With the entries below as the source, tally the lines that contain the string "больше" and give the number only.

[Dataset items]
+ + +

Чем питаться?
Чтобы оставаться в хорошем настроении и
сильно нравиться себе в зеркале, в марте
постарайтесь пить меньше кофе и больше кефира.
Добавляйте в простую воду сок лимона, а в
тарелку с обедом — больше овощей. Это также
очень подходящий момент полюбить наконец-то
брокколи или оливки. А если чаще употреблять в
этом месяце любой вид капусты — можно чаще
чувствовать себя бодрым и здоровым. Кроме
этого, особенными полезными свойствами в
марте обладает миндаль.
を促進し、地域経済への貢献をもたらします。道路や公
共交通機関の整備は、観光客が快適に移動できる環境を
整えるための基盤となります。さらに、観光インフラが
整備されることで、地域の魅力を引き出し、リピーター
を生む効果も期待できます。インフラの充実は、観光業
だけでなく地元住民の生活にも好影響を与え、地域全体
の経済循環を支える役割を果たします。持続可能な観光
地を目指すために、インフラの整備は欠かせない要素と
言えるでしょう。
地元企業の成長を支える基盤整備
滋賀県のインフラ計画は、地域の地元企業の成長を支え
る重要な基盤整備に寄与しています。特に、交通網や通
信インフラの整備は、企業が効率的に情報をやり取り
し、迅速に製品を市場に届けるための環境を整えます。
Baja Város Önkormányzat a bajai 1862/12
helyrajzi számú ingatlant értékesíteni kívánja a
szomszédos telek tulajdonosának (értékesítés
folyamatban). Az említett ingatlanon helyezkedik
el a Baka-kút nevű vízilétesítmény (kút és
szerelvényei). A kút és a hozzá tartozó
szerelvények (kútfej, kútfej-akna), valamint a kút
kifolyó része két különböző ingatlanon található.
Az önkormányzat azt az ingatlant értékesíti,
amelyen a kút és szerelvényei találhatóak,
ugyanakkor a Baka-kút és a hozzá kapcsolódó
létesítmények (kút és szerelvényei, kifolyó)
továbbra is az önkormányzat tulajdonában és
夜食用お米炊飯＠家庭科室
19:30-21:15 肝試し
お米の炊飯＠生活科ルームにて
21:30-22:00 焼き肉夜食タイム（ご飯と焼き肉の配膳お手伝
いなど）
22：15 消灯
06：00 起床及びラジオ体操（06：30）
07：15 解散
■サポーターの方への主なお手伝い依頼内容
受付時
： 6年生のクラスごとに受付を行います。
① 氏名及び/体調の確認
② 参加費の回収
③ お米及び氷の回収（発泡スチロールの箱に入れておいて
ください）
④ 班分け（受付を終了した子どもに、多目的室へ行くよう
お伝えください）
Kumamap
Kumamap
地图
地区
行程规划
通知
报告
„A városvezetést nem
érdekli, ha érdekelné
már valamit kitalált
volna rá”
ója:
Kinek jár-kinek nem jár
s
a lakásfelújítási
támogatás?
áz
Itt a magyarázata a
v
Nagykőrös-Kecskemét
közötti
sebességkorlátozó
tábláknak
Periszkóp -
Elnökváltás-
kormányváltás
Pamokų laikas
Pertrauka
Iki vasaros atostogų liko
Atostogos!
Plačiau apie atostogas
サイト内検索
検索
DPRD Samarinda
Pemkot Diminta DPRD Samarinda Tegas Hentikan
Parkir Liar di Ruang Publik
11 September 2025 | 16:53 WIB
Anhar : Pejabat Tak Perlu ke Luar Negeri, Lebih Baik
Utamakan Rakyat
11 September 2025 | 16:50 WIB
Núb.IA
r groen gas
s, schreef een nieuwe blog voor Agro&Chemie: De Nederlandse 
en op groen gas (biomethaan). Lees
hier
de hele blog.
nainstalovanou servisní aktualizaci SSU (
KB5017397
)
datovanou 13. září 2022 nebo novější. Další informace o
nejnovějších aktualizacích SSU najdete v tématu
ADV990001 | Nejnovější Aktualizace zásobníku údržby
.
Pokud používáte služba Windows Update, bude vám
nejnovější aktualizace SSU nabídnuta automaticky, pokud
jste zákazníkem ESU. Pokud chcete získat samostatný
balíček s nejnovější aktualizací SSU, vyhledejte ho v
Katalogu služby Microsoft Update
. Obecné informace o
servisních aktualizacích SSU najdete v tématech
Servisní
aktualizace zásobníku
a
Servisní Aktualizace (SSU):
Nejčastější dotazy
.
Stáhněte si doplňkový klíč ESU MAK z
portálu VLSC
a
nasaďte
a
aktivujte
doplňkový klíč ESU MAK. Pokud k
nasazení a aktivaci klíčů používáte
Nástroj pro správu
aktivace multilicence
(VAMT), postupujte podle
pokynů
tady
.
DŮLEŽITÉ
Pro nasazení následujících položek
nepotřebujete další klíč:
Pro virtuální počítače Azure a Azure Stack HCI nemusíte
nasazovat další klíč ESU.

+ + +

_WRITTEN SOLUTION_.
2